▶ [Work task]:
Your task is to give the records again exactly. Leave each picture out.

━━━ Records for the exercise

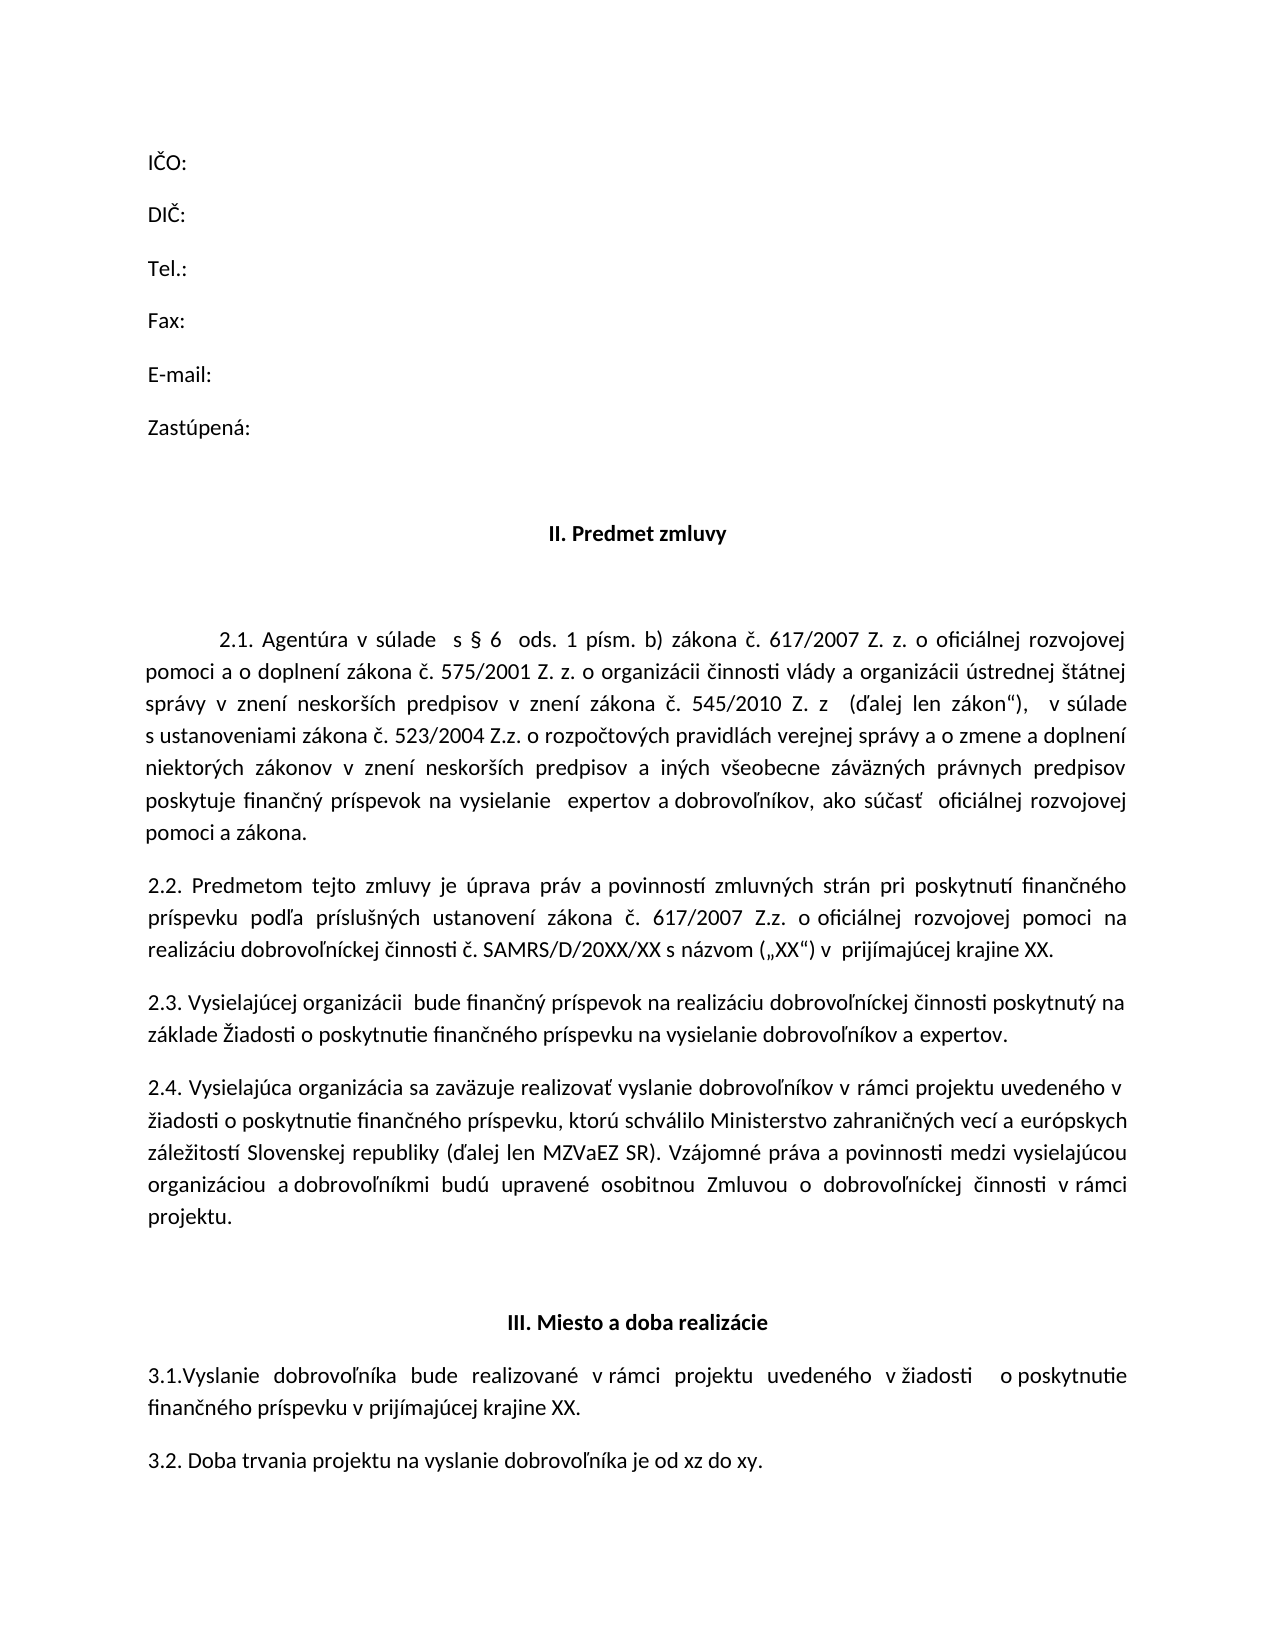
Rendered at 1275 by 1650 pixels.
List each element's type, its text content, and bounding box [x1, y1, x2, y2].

text III. Miesto a doba realizácie [148, 1308, 1127, 1336]
text E-mail: [148, 360, 1127, 388]
text II. Predmet zmluvy [148, 519, 1127, 547]
text 2.4. Vysielajúca organizácia sa zaväzuje realizovať vyslanie dobrovoľníkov v rámci projektu uvedeného v žiadosti o poskytnutie finančného príspevku, ktorú schválilo Ministerstvo zahraničných vecí a európskych záležitostí Slovenskej republiky (ďalej len MZVaEZ SR). Vzájomné práva a povinnosti medzi vysielajúcou organizáciou a dobrovoľníkmi budú upravené osobitnou Zmluvou o dobrovoľníckej činnosti v rámci projektu. [148, 1073, 1127, 1230]
text IČO: [148, 148, 1127, 176]
text Tel.: [148, 254, 1127, 282]
text 3.1.Vyslanie dobrovoľníka bude realizované v rámci projektu uvedeného v žiadosti o poskytnutie finančného príspevku v prijímajúcej krajine XX. [148, 1361, 1127, 1422]
text 3.2. Doba trvania projektu na vyslanie dobrovoľníka je od xz do xy. [148, 1447, 1127, 1474]
text Zastúpená: [148, 413, 1127, 441]
text 2.2. Predmetom tejto zmluvy je úprava práv a povinností zmluvných strán pri poskytnutí finančného príspevku podľa príslušných ustanovení zákona č. 617/2007 Z.z. o oficiálnej rozvojovej pomoci na realizáciu dobrovoľníckej činnosti č. SAMRS/D/20XX/XX s názvom („XX“) v prijímajúcej krajine XX. [148, 871, 1127, 963]
text DIČ: [148, 201, 1127, 229]
text 2.1. Agentúra v súlade s § 6 ods. 1 písm. b) zákona č. 617/2007 Z. z. o oficiálnej rozvojovej pomoci a o doplnení zákona č. 575/2001 Z. z. o organizácii činnosti vlády a organizácii ústrednej štátnej správy v znení neskorších predpisov v znení zákona č. 545/2010 Z. z (ďalej len zákon“), v súlade s ustanoveniami zákona č. 523/2004 Z.z. o rozpočtových pravidlách verejnej správy a o zmene a doplnení niektorých zákonov v znení neskorších predpisov a iných všeobecne záväzných právnych predpisov poskytuje finančný príspevok na vysielanie expertov a dobrovoľníkov, ako súčasť oficiálnej rozvojovej pomoci a zákona. [145, 625, 1127, 846]
text 2.3. Vysielajúcej organizácii bude finančný príspevok na realizáciu dobrovoľníckej činnosti poskytnutý na základe Žiadosti o poskytnutie finančného príspevku na vysielanie dobrovoľníkov a expertov. [148, 988, 1127, 1048]
text Fax: [148, 307, 1127, 335]
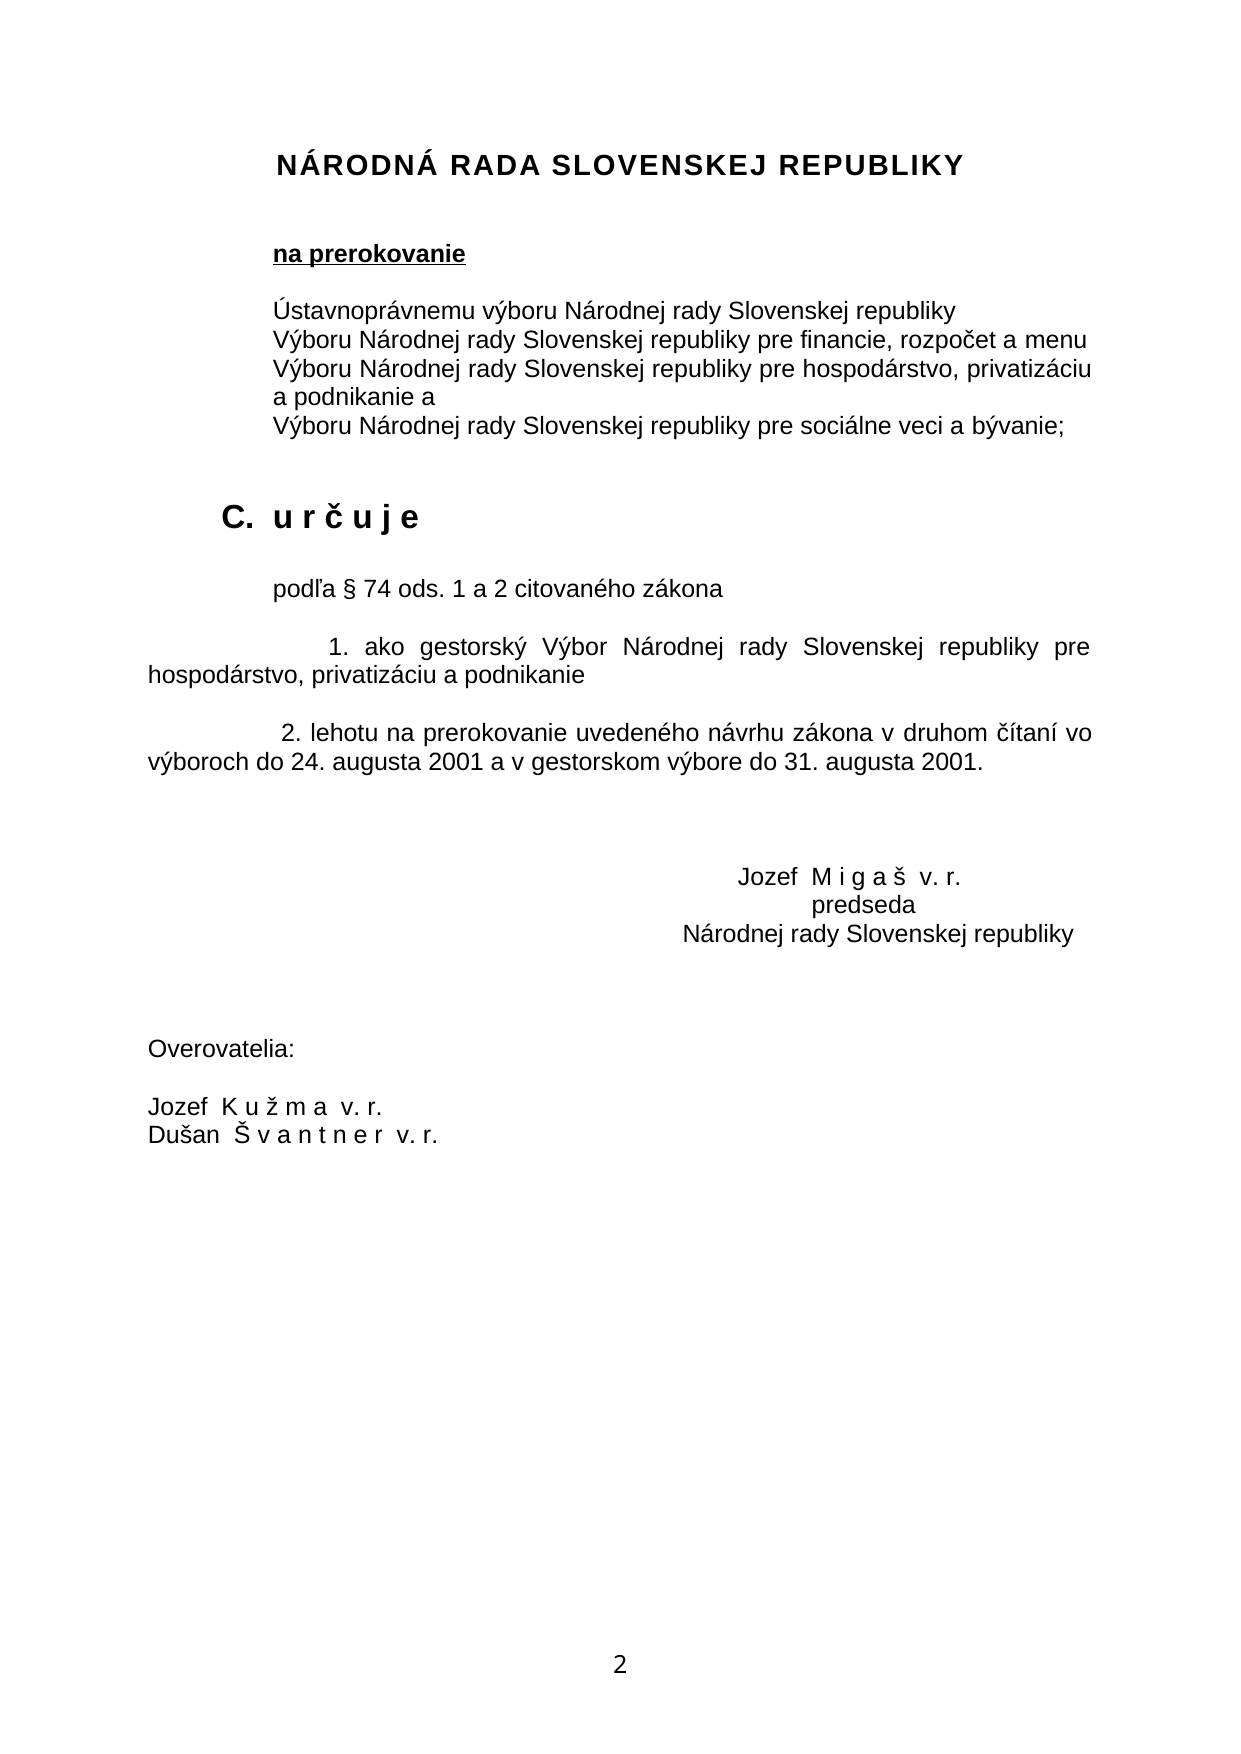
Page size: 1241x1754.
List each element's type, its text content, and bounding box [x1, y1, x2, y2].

text 2. lehotu na prerokovanie uvedeného návrhu zákona v druhom čítaní vo výboroch do 24. augusta 2001 a v gestorskom výbore do 31. augusta 2001. [148, 718, 1093, 776]
text podľa § 74 ods. 1 a 2 citovaného zákona [273, 574, 1093, 603]
text Výboru Národnej rady Slovenskej republiky pre hospodárstvo, privatizáciu a podnikanie a [273, 354, 1093, 411]
text Výboru Národnej rady Slovenskej republiky pre sociálne veci a bývanie; [273, 411, 1093, 440]
text Overovatelia: [148, 1034, 1093, 1063]
text na prerokovanie [273, 239, 1093, 267]
text 1. ako gestorský Výbor Národnej rady Slovenskej republiky pre hospodárstvo, privatizáciu a podnikanie [148, 632, 1093, 689]
text Národnej rady Slovenskej republiky [664, 919, 1093, 948]
subtitle NÁRODNÁ RADA SLOVENSKEJ REPUBLIKY [148, 148, 1093, 181]
text Dušan Š v a n t n e r v. r. [148, 1121, 1093, 1149]
text Výboru Národnej rady Slovenskej republiky pre financie, rozpočet a menu [273, 325, 1093, 354]
text Jozef K u ž m a v. r. [148, 1092, 1093, 1121]
text Ústavnoprávnemu výboru Národnej rady Slovenskej republiky [273, 296, 1093, 325]
subtitle u r č u j e [221, 497, 1093, 536]
text predseda [738, 891, 1093, 919]
text Jozef M i g a š v. r. [664, 862, 1093, 891]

━━━━━━

▶ [Answer below]:
Rendered at 1275 by 1650 pixels.
List each element's type, its text content, and bounding box [x1, y1, x2, y2].

text III. Miesto a doba realizácie [148, 1308, 1127, 1336]
text E-mail: [148, 360, 1127, 388]
text II. Predmet zmluvy [148, 519, 1127, 547]
text 2.4. Vysielajúca organizácia sa zaväzuje realizovať vyslanie dobrovoľníkov v rámci projektu uvedeného v žiadosti o poskytnutie finančného príspevku, ktorú schválilo Ministerstvo zahraničných vecí a európskych záležitostí Slovenskej republiky (ďalej len MZVaEZ SR). Vzájomné práva a povinnosti medzi vysielajúcou organizáciou a dobrovoľníkmi budú upravené osobitnou Zmluvou o dobrovoľníckej činnosti v rámci projektu. [148, 1073, 1127, 1230]
text IČO: [148, 148, 1127, 176]
text Tel.: [148, 254, 1127, 282]
text 3.1.Vyslanie dobrovoľníka bude realizované v rámci projektu uvedeného v žiadosti o poskytnutie finančného príspevku v prijímajúcej krajine XX. [148, 1361, 1127, 1422]
text 3.2. Doba trvania projektu na vyslanie dobrovoľníka je od xz do xy. [148, 1447, 1127, 1474]
text Zastúpená: [148, 413, 1127, 441]
text 2.2. Predmetom tejto zmluvy je úprava práv a povinností zmluvných strán pri poskytnutí finančného príspevku podľa príslušných ustanovení zákona č. 617/2007 Z.z. o oficiálnej rozvojovej pomoci na realizáciu dobrovoľníckej činnosti č. SAMRS/D/20XX/XX s názvom („XX“) v prijímajúcej krajine XX. [148, 871, 1127, 963]
text DIČ: [148, 201, 1127, 229]
text 2.1. Agentúra v súlade s § 6 ods. 1 písm. b) zákona č. 617/2007 Z. z. o oficiálnej rozvojovej pomoci a o doplnení zákona č. 575/2001 Z. z. o organizácii činnosti vlády a organizácii ústrednej štátnej správy v znení neskorších predpisov v znení zákona č. 545/2010 Z. z (ďalej len zákon“), v súlade s ustanoveniami zákona č. 523/2004 Z.z. o rozpočtových pravidlách verejnej správy a o zmene a doplnení niektorých zákonov v znení neskorších predpisov a iných všeobecne záväzných právnych predpisov poskytuje finančný príspevok na vysielanie expertov a dobrovoľníkov, ako súčasť oficiálnej rozvojovej pomoci a zákona. [145, 625, 1127, 846]
text 2.3. Vysielajúcej organizácii bude finančný príspevok na realizáciu dobrovoľníckej činnosti poskytnutý na základe Žiadosti o poskytnutie finančného príspevku na vysielanie dobrovoľníkov a expertov. [148, 988, 1127, 1048]
text Fax: [148, 307, 1127, 335]
Page size: 1241x1754.
List each element's type, its text content, and bounding box [x1, y1, x2, y2].

text 2. lehotu na prerokovanie uvedeného návrhu zákona v druhom čítaní vo výboroch do 24. augusta 2001 a v gestorskom výbore do 31. augusta 2001. [148, 718, 1093, 776]
text podľa § 74 ods. 1 a 2 citovaného zákona [273, 574, 1093, 603]
text Výboru Národnej rady Slovenskej republiky pre hospodárstvo, privatizáciu a podnikanie a [273, 354, 1093, 411]
text Výboru Národnej rady Slovenskej republiky pre sociálne veci a bývanie; [273, 411, 1093, 440]
text Overovatelia: [148, 1034, 1093, 1063]
text na prerokovanie [273, 239, 1093, 267]
text 1. ako gestorský Výbor Národnej rady Slovenskej republiky pre hospodárstvo, privatizáciu a podnikanie [148, 632, 1093, 689]
text Národnej rady Slovenskej republiky [664, 919, 1093, 948]
subtitle NÁRODNÁ RADA SLOVENSKEJ REPUBLIKY [148, 148, 1093, 181]
text Dušan Š v a n t n e r v. r. [148, 1121, 1093, 1149]
text Výboru Národnej rady Slovenskej republiky pre financie, rozpočet a menu [273, 325, 1093, 354]
text Jozef K u ž m a v. r. [148, 1092, 1093, 1121]
text Ústavnoprávnemu výboru Národnej rady Slovenskej republiky [273, 296, 1093, 325]
subtitle u r č u j e [221, 497, 1093, 536]
text predseda [738, 891, 1093, 919]
text Jozef M i g a š v. r. [664, 862, 1093, 891]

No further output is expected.